- _TASK REQUIREMENTS_:
What should you transcribe? Every line from the top of the records below through the line with "6: (136, 208, 3.28)", exactly, and no pictures.

Data extracted from a collection:
╭──
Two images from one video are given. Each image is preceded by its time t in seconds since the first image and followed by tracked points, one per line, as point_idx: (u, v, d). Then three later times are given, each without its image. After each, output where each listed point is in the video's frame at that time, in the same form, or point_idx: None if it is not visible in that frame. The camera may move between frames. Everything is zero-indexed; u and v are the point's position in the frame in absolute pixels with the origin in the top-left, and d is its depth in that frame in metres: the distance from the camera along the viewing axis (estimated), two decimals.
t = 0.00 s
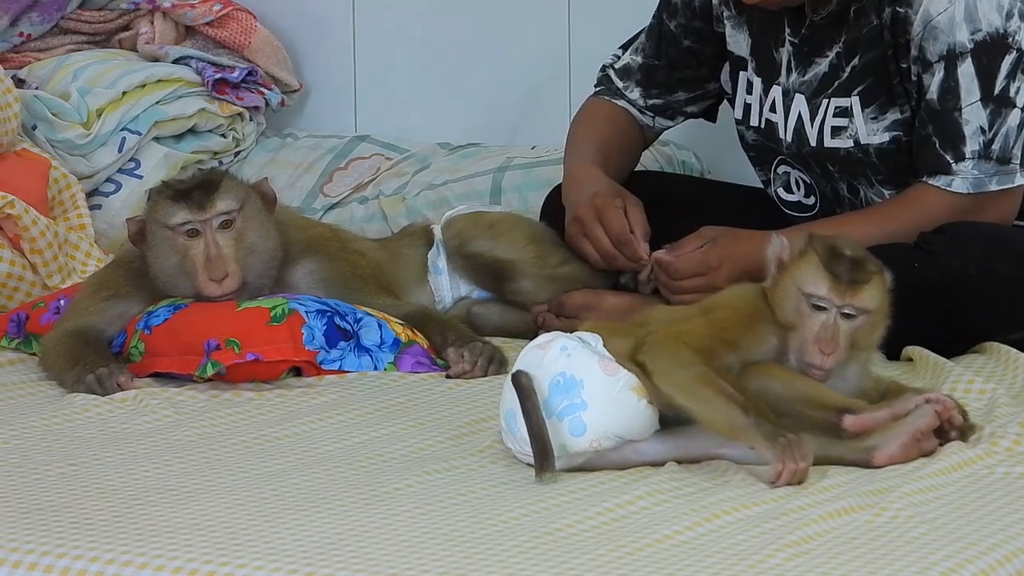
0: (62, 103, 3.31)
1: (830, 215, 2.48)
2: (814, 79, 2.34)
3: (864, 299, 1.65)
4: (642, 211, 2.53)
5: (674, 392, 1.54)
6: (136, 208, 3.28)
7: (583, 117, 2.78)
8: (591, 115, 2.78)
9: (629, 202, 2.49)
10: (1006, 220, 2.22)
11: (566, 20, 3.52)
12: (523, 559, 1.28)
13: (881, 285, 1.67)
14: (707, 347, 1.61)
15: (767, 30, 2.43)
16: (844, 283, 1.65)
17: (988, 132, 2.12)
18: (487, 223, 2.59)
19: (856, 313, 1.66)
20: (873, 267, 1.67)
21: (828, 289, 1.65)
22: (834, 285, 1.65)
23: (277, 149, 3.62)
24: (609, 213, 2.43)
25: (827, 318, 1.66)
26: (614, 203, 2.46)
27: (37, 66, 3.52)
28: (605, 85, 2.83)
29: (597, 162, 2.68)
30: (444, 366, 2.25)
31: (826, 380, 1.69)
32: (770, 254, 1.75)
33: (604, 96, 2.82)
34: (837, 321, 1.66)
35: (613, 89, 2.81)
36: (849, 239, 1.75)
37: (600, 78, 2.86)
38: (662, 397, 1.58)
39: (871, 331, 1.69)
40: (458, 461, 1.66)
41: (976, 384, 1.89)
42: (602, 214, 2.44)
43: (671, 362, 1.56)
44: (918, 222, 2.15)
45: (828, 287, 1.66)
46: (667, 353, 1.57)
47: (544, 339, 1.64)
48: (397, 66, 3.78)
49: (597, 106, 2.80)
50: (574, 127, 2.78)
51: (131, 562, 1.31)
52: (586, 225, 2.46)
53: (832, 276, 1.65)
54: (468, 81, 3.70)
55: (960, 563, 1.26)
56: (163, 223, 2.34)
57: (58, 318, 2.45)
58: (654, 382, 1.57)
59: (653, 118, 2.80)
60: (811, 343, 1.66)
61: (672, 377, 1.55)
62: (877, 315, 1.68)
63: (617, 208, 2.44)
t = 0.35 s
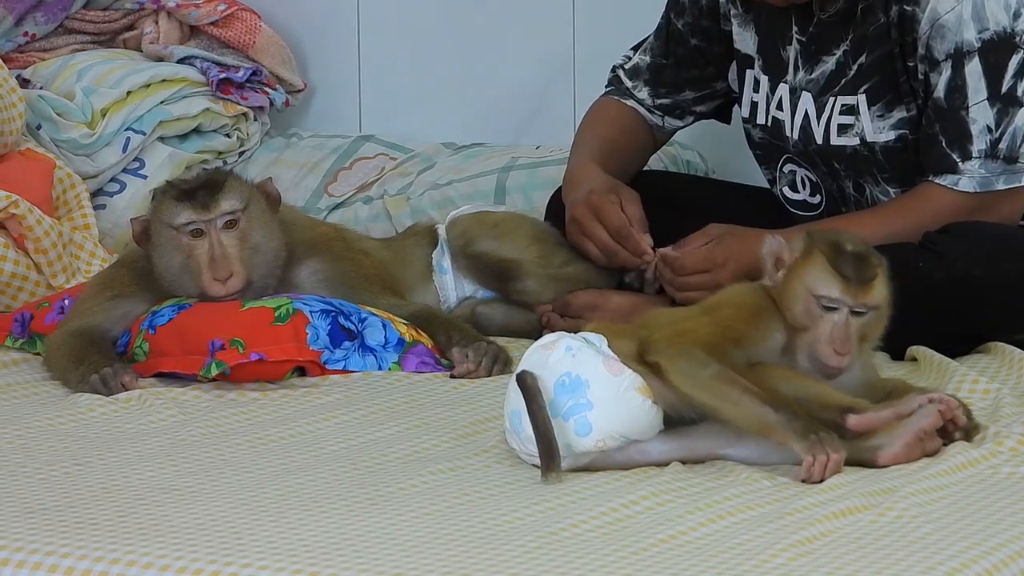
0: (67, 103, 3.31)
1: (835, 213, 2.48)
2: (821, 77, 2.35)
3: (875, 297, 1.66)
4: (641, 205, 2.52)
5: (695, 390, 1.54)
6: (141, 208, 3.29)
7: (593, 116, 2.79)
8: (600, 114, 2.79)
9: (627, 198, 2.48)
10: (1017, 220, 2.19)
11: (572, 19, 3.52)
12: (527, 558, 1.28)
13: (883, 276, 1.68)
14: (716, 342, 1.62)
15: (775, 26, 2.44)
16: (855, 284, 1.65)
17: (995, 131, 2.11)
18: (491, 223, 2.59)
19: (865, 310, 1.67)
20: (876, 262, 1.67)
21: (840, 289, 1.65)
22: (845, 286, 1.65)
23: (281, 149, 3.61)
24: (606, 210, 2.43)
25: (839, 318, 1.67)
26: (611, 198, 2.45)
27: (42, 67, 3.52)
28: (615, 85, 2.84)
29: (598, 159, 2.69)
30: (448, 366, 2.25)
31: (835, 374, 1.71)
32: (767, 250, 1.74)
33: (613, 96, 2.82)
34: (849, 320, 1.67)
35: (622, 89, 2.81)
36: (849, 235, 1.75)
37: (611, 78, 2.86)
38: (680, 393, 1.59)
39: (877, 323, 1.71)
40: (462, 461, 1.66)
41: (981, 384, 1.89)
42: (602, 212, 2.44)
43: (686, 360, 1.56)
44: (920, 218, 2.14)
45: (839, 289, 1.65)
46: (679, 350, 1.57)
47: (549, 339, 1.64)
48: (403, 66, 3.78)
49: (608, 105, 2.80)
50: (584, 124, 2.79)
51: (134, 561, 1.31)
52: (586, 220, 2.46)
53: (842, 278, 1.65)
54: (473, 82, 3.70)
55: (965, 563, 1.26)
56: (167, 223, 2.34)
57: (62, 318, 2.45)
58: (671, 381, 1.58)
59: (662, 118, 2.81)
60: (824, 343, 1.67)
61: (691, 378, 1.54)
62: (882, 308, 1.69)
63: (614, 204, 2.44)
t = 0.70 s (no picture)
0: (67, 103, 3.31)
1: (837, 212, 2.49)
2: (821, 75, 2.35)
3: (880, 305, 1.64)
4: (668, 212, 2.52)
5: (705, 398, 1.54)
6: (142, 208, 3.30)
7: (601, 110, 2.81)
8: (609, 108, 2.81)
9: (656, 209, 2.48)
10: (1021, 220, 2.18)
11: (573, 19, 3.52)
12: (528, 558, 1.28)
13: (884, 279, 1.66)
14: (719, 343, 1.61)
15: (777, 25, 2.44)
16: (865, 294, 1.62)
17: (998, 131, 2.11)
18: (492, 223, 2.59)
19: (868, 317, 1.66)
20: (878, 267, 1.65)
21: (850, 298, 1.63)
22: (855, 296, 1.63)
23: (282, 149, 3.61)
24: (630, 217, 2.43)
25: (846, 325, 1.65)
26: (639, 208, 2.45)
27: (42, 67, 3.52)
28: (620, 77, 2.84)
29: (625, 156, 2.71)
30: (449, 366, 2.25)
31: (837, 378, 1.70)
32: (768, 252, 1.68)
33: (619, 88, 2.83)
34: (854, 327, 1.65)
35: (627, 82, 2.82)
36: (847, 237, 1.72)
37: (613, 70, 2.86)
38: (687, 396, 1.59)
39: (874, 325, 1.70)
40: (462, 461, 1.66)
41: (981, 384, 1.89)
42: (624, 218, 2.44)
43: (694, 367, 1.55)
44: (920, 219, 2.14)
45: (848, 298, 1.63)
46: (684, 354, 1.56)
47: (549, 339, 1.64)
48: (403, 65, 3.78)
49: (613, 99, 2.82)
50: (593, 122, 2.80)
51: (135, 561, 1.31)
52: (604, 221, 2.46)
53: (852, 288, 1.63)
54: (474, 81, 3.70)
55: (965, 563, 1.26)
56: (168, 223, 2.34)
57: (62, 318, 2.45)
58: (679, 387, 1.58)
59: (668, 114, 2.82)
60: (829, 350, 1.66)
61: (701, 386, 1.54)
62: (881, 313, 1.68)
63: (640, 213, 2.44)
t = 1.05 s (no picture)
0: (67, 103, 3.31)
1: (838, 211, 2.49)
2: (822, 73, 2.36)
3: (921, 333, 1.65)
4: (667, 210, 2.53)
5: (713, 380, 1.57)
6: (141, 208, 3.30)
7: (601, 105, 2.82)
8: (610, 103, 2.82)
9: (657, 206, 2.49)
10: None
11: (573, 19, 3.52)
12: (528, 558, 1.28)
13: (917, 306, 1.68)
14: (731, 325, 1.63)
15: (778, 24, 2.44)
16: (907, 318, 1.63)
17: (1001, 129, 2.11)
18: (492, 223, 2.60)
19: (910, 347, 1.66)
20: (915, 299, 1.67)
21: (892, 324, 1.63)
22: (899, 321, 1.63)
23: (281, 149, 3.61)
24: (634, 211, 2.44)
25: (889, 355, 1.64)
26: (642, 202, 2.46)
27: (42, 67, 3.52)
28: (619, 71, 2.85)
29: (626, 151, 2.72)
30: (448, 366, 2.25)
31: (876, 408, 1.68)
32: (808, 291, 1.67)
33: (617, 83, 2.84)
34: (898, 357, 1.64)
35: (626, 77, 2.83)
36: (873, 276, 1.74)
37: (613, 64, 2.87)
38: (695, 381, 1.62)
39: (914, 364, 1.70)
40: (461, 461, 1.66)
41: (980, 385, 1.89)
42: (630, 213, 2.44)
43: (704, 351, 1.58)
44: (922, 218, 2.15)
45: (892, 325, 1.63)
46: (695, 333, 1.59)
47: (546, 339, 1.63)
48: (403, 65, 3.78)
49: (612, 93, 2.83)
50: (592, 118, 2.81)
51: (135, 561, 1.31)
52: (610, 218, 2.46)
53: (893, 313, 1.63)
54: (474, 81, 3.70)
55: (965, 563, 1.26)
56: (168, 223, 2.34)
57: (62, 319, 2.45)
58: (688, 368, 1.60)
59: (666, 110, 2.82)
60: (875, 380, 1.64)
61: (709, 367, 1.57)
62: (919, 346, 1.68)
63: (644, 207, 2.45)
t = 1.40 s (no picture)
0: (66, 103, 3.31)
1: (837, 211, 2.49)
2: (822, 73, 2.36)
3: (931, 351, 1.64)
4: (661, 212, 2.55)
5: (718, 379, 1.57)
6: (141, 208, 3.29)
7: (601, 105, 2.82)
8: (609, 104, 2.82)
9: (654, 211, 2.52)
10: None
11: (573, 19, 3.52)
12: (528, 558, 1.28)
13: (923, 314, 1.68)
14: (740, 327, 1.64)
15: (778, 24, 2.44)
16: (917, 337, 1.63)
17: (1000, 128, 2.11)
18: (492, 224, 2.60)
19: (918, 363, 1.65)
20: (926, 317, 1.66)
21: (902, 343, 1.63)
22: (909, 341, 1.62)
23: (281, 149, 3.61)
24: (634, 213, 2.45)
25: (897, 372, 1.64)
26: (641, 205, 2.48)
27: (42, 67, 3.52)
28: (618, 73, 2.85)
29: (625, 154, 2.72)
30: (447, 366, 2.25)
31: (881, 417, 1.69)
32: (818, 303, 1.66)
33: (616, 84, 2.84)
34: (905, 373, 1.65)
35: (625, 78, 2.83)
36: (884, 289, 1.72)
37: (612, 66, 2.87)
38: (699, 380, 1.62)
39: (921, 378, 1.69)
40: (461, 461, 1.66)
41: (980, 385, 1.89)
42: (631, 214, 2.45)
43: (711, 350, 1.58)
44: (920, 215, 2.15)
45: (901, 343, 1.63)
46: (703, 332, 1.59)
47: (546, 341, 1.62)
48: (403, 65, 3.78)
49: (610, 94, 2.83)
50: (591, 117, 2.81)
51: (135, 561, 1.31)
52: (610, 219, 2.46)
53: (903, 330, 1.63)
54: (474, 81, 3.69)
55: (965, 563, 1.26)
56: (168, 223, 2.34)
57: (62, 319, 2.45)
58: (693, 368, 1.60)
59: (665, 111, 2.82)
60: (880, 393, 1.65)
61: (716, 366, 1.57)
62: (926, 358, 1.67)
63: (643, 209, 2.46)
╰──
- _EXPECTED ANSWER_:
Two images from one video are given. Each image is preceded by its time t in seconds since the first image and followed by tracked points, one per line, as point_idx: (u, v, d). Then three later times are given, each without its image. After each, output where each listed point is in the video's frame at that time, in the same form, or point_idx: None if it is not visible in that frame. The camera may move between frames. Everything is zero-indexed; u and v are the point's position in the frame in absolute pixels with the origin in the top-left, and d is its depth in that frame in metres: the distance from the camera along the viewing axis (estimated), two decimals.
t = 0.00 s
0: (62, 103, 3.31)
1: (830, 215, 2.48)
2: (814, 79, 2.34)
3: (864, 299, 1.65)
4: (642, 211, 2.53)
5: (674, 392, 1.54)
6: (136, 208, 3.28)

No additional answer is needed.